Lachen
Ist gesund. Zweifellos. Nur in diesem Sinne kann ich die folgende Studie zu Vitamin D verstehen. Die Verfasser möchten uns zum Lachen bringen. Lang, laut und glucksend. Bei mir jedenfalls haben sie es geschafft. Jetzt schon seit 2 Wochen beinahe täglich. Ich hab mir die kleine Arbeit am Schreibtisch extra rausgelegt und überfliege sie immer wieder.
Worum geht es?
Um Osteoporose. Welche aus jedem kleinen, alltäglichen Sturz eine Katastrophe werden lässt. Der Knochen bricht nämlich. So etwas kennen Kinder nicht. Die stürzen ständig. So etwas kennen junge Athleten nicht. Die stürzen häufig vom Fahrrad. Da bricht aber nix. Erst bei älteren Menschen mit Osteoporose… wird’s tatsächlich gefährlich.
Beispiel meine Oma: Schwere Osteoporose. Einmal gestürzt. Oberschenkelhalsbruch. Krankenhaus. Lungenentzündung. Tod. Normal.
Also gibt man vorsorglich Vitamin D. Reichlich. Gegen die Osteoporose. Soweit richtig. Das hat man in Zürich getan. Und veröffentlicht jetzt doch tatsächlich als Fazit:
- „Zu viel Vitamin D erhöht Sturzrisiko“
Was war das? Da hat man 200 Menschen im Alter von über 70 Jahren Vitamin D gegeben. Doch wohl gegen Osteoporose. Und hat die Sturzhäufigkeit gezählt. Alle diese Menschen waren vorher schon mehr als einmal im Jahr gestürzt. Normal. Und jetzt?
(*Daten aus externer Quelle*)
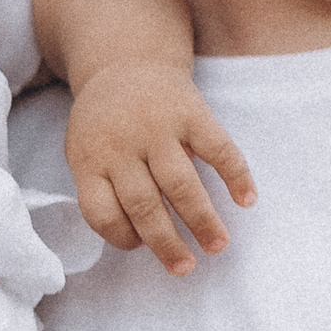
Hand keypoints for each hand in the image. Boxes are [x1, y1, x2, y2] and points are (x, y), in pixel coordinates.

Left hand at [65, 62, 254, 271]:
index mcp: (90, 159)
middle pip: (144, 205)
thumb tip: (139, 238)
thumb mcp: (84, 151)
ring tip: (218, 245)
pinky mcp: (191, 111)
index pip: (101, 211)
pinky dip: (235, 175)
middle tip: (185, 268)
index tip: (140, 247)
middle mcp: (122, 145)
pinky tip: (247, 199)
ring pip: (181, 184)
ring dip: (202, 219)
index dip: (121, 236)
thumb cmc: (105, 122)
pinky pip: (217, 148)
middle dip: (167, 243)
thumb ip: (102, 190)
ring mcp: (158, 127)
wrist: (124, 62)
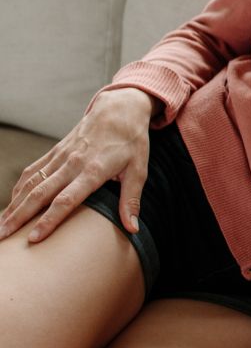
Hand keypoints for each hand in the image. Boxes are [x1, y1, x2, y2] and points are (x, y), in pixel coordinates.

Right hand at [0, 88, 153, 242]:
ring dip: (14, 205)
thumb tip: (133, 229)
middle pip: (39, 194)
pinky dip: (18, 188)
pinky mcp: (54, 151)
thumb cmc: (132, 141)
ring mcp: (60, 156)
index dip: (49, 220)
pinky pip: (32, 171)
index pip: (66, 200)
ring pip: (30, 183)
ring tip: (1, 227)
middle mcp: (72, 163)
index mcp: (93, 170)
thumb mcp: (139, 170)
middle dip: (19, 217)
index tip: (33, 239)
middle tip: (3, 238)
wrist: (119, 108)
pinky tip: (11, 204)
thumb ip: (132, 200)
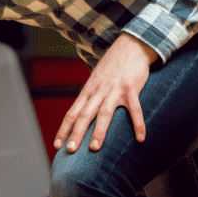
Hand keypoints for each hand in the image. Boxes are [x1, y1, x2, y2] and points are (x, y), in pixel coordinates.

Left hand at [54, 33, 158, 153]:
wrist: (131, 46)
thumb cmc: (113, 66)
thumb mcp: (97, 80)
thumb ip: (91, 97)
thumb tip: (82, 116)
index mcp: (89, 91)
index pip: (72, 113)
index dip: (64, 129)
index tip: (57, 145)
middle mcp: (99, 91)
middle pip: (85, 115)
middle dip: (76, 133)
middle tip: (70, 150)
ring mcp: (115, 90)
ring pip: (104, 113)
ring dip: (99, 131)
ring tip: (94, 148)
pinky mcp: (131, 88)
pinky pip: (135, 110)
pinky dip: (138, 125)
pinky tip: (140, 139)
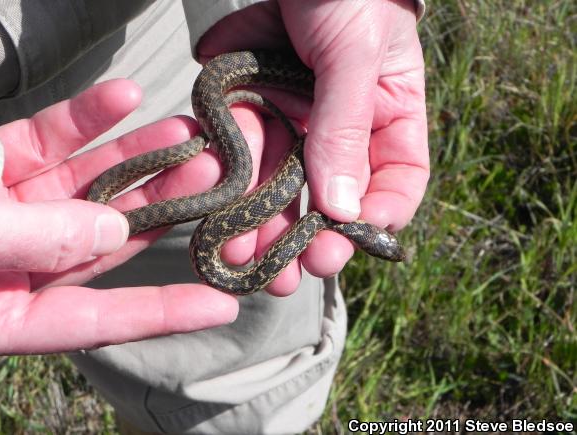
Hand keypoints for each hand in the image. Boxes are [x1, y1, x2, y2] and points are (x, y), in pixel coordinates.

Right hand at [0, 80, 237, 354]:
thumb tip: (112, 228)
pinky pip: (50, 137)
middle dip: (170, 206)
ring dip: (142, 157)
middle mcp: (24, 259)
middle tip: (222, 180)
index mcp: (12, 310)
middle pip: (111, 237)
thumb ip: (38, 241)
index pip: (104, 318)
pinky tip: (126, 96)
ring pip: (92, 183)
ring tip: (192, 133)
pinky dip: (86, 117)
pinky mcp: (0, 159)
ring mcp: (15, 206)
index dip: (166, 312)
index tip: (225, 305)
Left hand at [197, 0, 428, 293]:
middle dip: (306, 237)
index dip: (377, 219)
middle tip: (286, 273)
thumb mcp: (355, 53)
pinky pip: (242, 152)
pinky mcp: (253, 110)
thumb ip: (346, 128)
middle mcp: (343, 130)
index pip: (396, 184)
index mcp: (388, 118)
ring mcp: (295, 123)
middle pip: (329, 199)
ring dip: (259, 222)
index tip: (350, 240)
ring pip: (280, 186)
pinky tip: (215, 208)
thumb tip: (344, 208)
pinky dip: (229, 179)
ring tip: (239, 254)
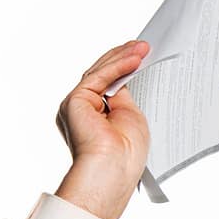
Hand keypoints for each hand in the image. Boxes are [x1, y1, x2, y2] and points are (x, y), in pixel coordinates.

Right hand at [53, 40, 151, 218]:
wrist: (112, 171)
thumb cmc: (125, 156)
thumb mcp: (130, 118)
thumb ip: (123, 98)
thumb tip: (124, 78)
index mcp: (95, 117)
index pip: (109, 85)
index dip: (124, 69)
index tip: (140, 56)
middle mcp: (82, 109)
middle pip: (102, 75)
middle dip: (123, 58)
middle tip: (143, 46)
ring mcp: (76, 104)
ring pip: (99, 73)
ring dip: (122, 58)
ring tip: (142, 48)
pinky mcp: (75, 101)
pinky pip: (98, 77)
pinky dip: (117, 67)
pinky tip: (133, 59)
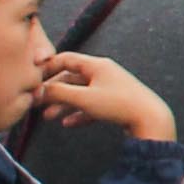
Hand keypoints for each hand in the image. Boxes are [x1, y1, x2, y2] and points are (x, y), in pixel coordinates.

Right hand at [30, 52, 175, 146]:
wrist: (151, 119)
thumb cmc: (118, 105)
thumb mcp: (84, 98)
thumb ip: (58, 93)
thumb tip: (37, 90)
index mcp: (97, 65)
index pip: (65, 59)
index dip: (47, 67)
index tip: (32, 79)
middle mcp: (103, 73)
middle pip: (71, 78)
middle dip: (53, 90)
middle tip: (36, 102)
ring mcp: (110, 88)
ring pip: (80, 93)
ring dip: (63, 104)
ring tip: (48, 117)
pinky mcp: (116, 103)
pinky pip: (92, 106)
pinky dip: (79, 113)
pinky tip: (68, 124)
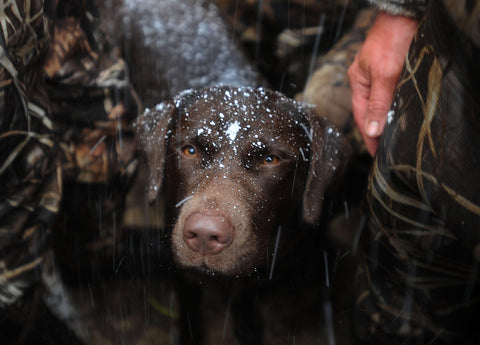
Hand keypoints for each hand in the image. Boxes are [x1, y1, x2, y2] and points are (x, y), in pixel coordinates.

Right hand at [348, 12, 417, 155]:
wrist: (404, 14)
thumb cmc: (392, 40)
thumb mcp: (385, 75)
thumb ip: (378, 104)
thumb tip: (371, 131)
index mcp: (358, 83)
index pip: (362, 118)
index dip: (369, 137)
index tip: (376, 154)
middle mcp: (364, 81)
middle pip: (368, 112)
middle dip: (374, 132)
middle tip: (384, 150)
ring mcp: (375, 75)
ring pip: (378, 104)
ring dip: (382, 119)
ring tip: (389, 137)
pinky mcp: (388, 70)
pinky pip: (386, 94)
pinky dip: (390, 107)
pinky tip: (395, 113)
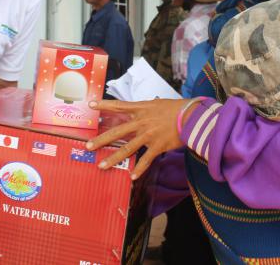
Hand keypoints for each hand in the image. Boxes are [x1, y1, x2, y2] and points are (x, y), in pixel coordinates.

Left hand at [85, 98, 199, 179]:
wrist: (192, 116)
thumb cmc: (176, 108)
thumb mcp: (157, 104)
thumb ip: (144, 109)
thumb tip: (136, 111)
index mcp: (141, 109)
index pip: (119, 106)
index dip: (104, 105)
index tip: (91, 106)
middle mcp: (141, 122)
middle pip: (117, 132)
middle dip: (101, 140)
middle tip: (88, 146)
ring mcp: (149, 135)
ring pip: (127, 149)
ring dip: (114, 159)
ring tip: (102, 166)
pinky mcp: (158, 146)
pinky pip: (146, 160)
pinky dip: (139, 169)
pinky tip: (132, 176)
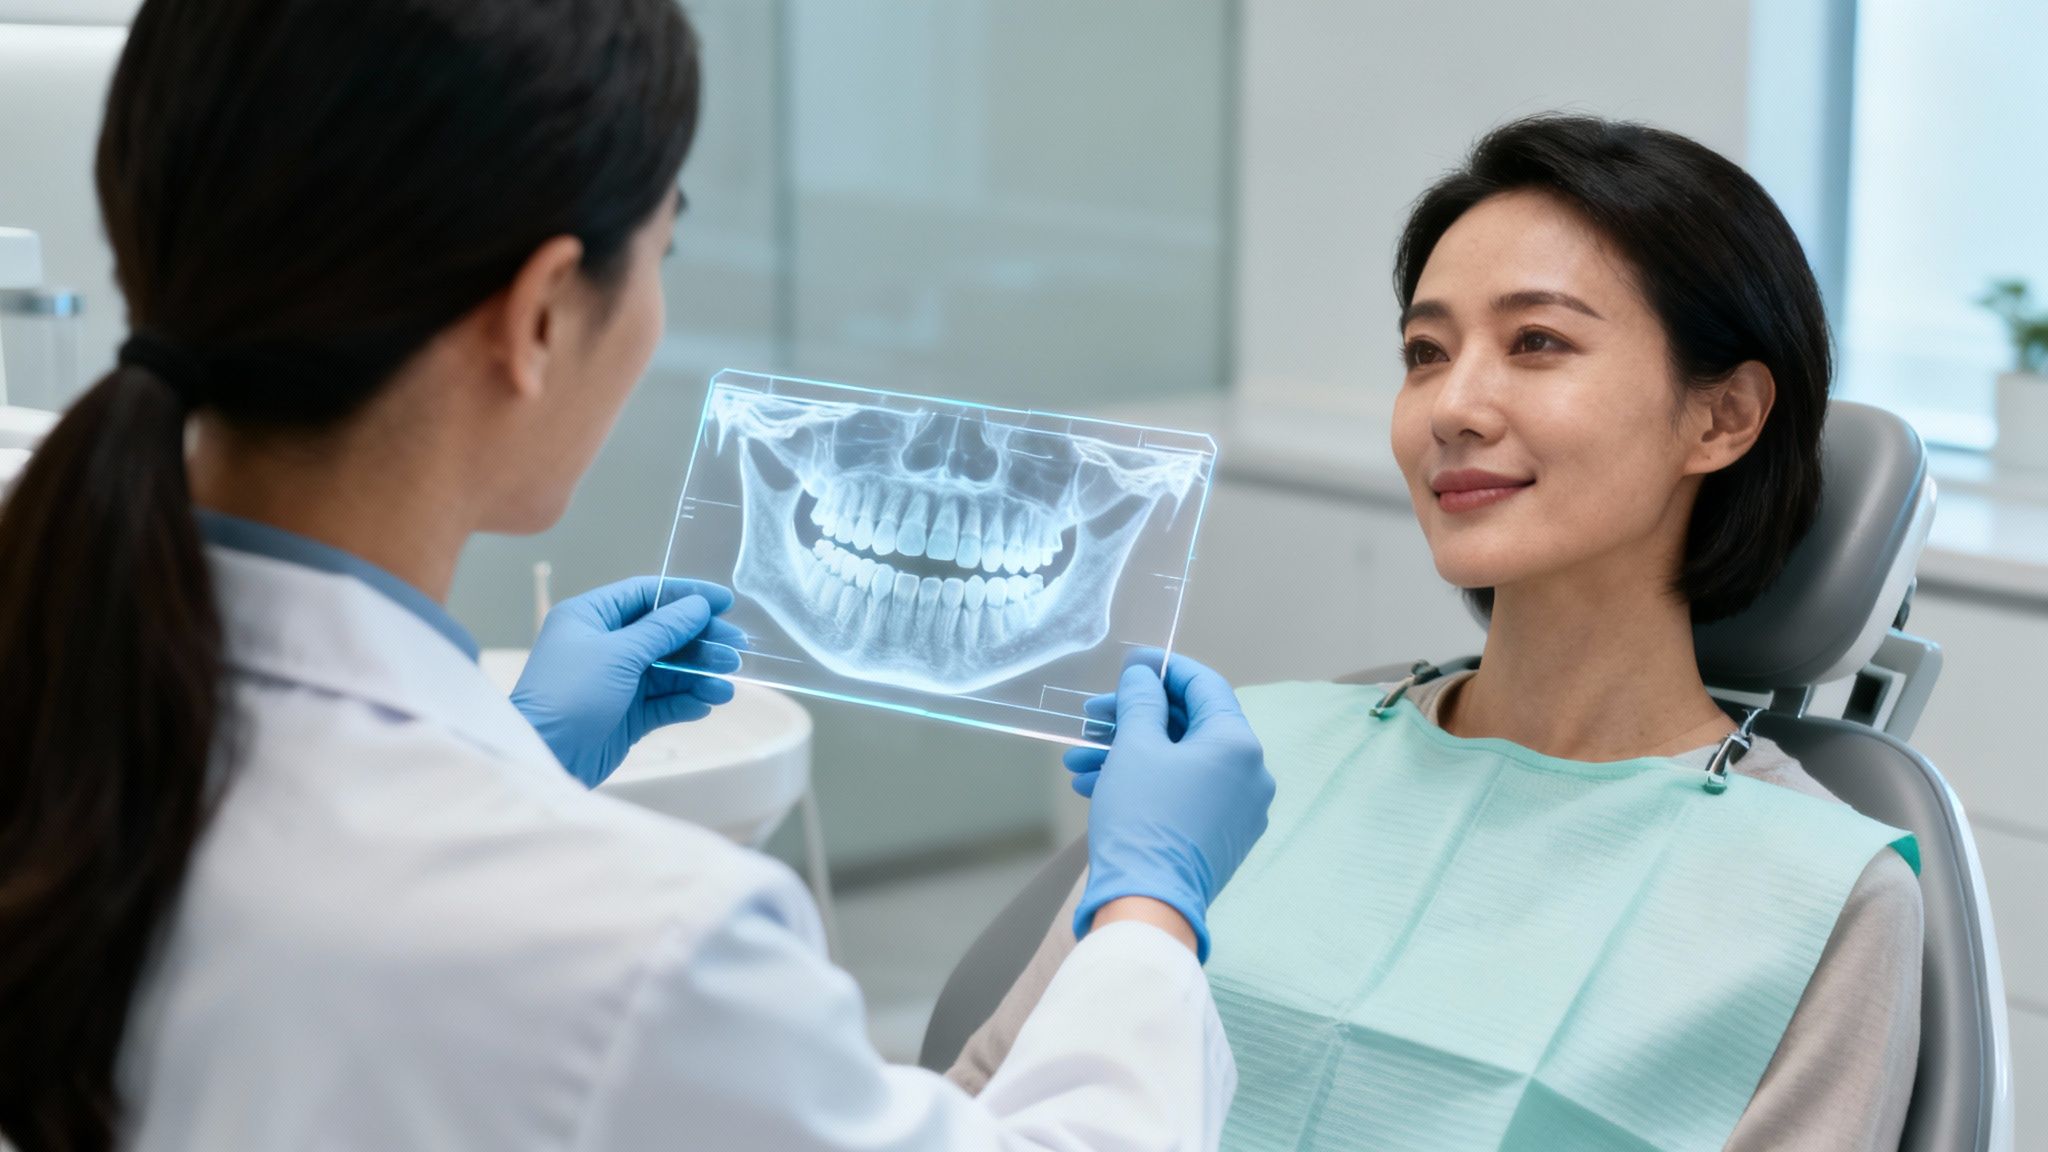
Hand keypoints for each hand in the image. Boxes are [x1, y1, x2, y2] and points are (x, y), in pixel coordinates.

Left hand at [511, 576, 744, 786]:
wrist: (544, 756)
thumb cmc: (570, 694)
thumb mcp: (618, 654)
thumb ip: (662, 629)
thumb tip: (697, 606)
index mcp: (591, 617)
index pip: (646, 595)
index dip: (686, 595)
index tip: (725, 602)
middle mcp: (604, 645)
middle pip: (663, 633)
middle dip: (701, 641)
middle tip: (736, 648)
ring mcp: (616, 681)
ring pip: (668, 670)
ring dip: (699, 675)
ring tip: (726, 686)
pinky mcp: (626, 715)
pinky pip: (663, 702)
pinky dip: (686, 701)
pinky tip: (706, 703)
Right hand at [1066, 650, 1272, 961]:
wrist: (1148, 905)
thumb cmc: (1143, 819)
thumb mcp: (1135, 748)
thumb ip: (1141, 702)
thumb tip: (1144, 676)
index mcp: (1238, 745)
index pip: (1205, 686)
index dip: (1164, 669)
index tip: (1131, 664)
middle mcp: (1250, 775)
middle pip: (1190, 726)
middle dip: (1134, 719)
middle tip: (1092, 716)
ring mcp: (1238, 810)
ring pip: (1180, 763)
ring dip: (1129, 754)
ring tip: (1079, 760)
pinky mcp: (1220, 837)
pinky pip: (1184, 794)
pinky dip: (1146, 783)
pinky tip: (1096, 786)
- Wenig Vitamin D im Blut: 0,84 Stürze pro Jahr.
- Viel Vitamin D im Blut: 1,59 Stürze pro Jahr
Vitamin D lässt also den Menschen hinfallen. Geht´s noch? Wackelt ihr Zwerchfell bereits? Das haben die ernsthaft wirklich veröffentlicht.
Natürlich wollten die eigentlich das Knochenbruch-Risiko messen und veröffentlichen. Aber das mit den Stürzen klingt so sehr viel schöner. Was ist da passiert?
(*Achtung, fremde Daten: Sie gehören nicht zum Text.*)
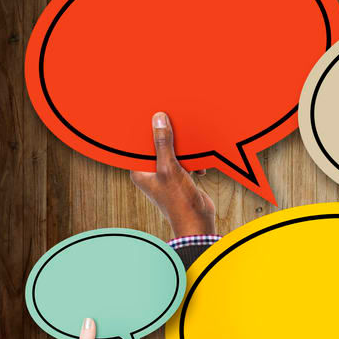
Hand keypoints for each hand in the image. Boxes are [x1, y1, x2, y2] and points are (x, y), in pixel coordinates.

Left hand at [130, 112, 215, 236]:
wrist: (197, 222)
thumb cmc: (178, 200)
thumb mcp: (169, 168)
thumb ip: (163, 143)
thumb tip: (158, 119)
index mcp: (139, 172)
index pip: (138, 145)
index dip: (145, 131)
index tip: (153, 117)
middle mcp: (150, 173)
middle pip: (156, 147)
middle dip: (168, 139)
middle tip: (175, 125)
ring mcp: (165, 176)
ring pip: (172, 154)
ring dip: (183, 151)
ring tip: (190, 148)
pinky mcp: (179, 179)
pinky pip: (184, 162)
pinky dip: (192, 162)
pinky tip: (200, 167)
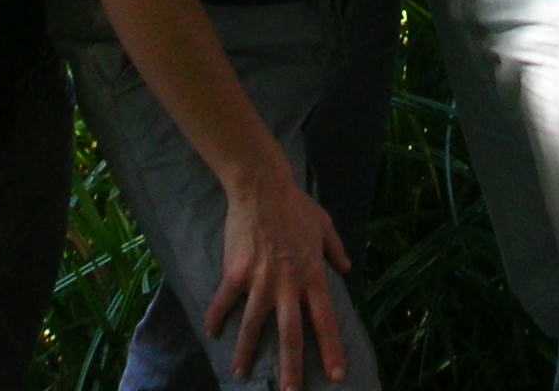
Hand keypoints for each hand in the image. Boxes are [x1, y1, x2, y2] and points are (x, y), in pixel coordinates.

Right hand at [203, 166, 350, 390]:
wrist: (262, 187)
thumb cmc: (296, 204)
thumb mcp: (325, 225)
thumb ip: (336, 249)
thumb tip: (346, 267)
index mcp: (312, 275)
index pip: (324, 320)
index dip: (330, 349)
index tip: (336, 376)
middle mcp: (288, 284)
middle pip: (291, 334)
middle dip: (291, 367)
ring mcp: (260, 280)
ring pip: (255, 325)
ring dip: (248, 353)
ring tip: (242, 375)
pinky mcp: (236, 272)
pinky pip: (225, 301)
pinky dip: (217, 318)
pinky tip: (211, 333)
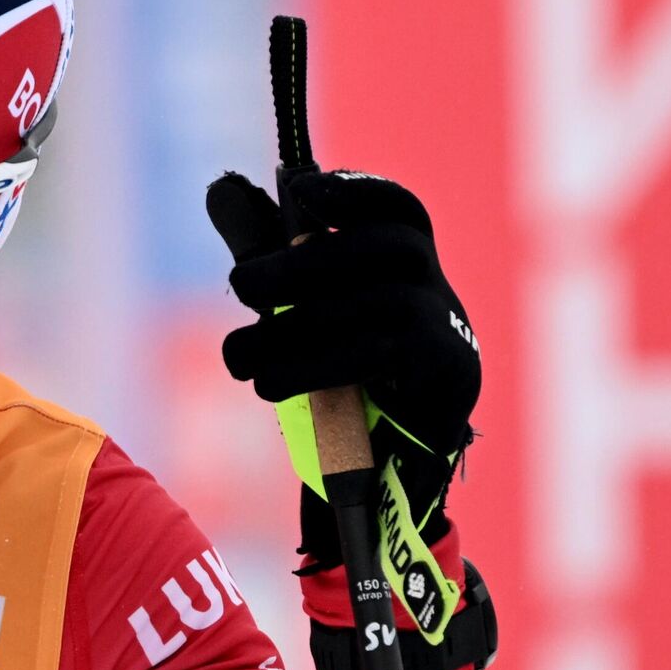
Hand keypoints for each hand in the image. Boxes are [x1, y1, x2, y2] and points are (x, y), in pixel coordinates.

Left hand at [205, 169, 479, 562]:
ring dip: (296, 328)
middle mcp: (433, 288)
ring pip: (378, 304)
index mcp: (400, 265)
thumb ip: (261, 249)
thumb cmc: (334, 385)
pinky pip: (383, 357)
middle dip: (306, 261)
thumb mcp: (289, 309)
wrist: (375, 483)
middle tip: (241, 285)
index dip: (355, 191)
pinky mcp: (450, 379)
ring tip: (239, 359)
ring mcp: (450, 331)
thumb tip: (220, 186)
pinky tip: (269, 385)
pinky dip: (317, 367)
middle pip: (386, 247)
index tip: (303, 190)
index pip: (395, 208)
Erklärung: Ganz langsam, auch für die Züricher Forscher. Zum Mitlesen. Passiert ist das Gleiche wie: „Viagra macht Herzinfarkt“. Können Sie sich erinnern? Dabei stellt Viagra doch ausdrücklich Blutgefäße weit, müsste also Herzinfarkt verhindern. Nein, nein: Die Daten waren eindeutig: Mehr Herzinfarkte mit Viagra. Was war hier passiert?
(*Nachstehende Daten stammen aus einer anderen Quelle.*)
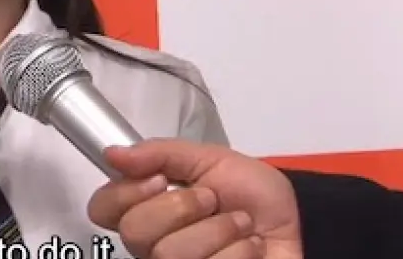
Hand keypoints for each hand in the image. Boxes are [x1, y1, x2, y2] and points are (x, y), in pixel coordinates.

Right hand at [87, 139, 302, 258]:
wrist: (300, 224)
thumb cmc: (253, 195)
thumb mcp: (210, 159)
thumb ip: (160, 153)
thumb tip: (112, 153)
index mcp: (147, 208)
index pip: (102, 208)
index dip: (125, 194)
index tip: (159, 180)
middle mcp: (154, 245)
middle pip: (134, 232)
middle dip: (182, 207)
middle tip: (211, 200)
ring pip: (170, 254)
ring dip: (218, 230)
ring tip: (240, 224)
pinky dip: (239, 253)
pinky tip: (250, 249)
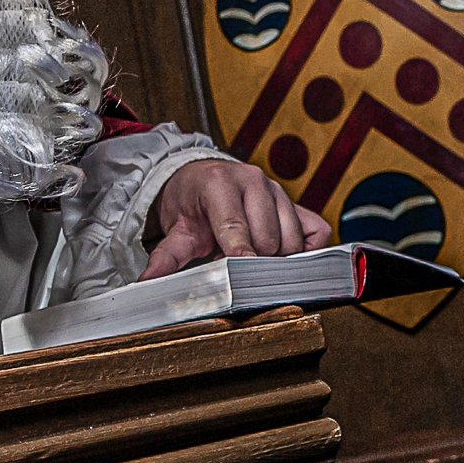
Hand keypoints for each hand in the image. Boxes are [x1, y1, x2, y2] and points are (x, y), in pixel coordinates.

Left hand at [142, 157, 333, 277]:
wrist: (201, 178)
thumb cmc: (191, 205)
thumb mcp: (175, 230)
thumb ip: (165, 258)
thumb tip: (147, 283)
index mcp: (219, 183)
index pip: (234, 224)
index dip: (240, 254)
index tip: (243, 275)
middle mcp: (253, 182)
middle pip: (267, 239)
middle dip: (253, 263)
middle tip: (235, 269)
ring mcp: (278, 191)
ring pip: (291, 240)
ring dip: (276, 259)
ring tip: (253, 260)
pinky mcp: (296, 202)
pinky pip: (315, 232)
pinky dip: (305, 249)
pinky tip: (283, 255)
- Simpler gesunder Menschenverstand: Schwerkranke, schweratmende Männer nahmen Viagra und glaubten an ein Wunder: Es geht wieder. Halleluja. Und haben das ausgenutzt. Waren der Anstrengung aber einfach nicht gewachsen. Ein schöner Tod.
Und genauso können Sie natürlich Vitamin D und Sturzhäufigkeit zwanglos erklären:
- Lesen Sie nach bei Dr. von Helden. Vitamin D ist eins der stärksten Mittel gegen Müdigkeit, Antriebslosigkeit. Beseitigt Muskelschmerzen, oft Steifigkeit der Gelenke. Sprich: Mit Vitamin D wird man ein bisschen fideler. Traut sich wieder etwas zu. Längere Märsche, Treppensteigen statt Aufzug. Und dabei rutscht man – über 70 Jahre – dann eben auch mal aus.
Ein wunderschönes Beispiel für eine gedankliche Schrottstudie. Aber nur keine Sorge: Dass Vitamin D zu Stürzen führt, das werden wir die nächsten Jahrzehnte bei jeder passenden Gelegenheit immer wieder hören dürfen. Das hängt sich fest.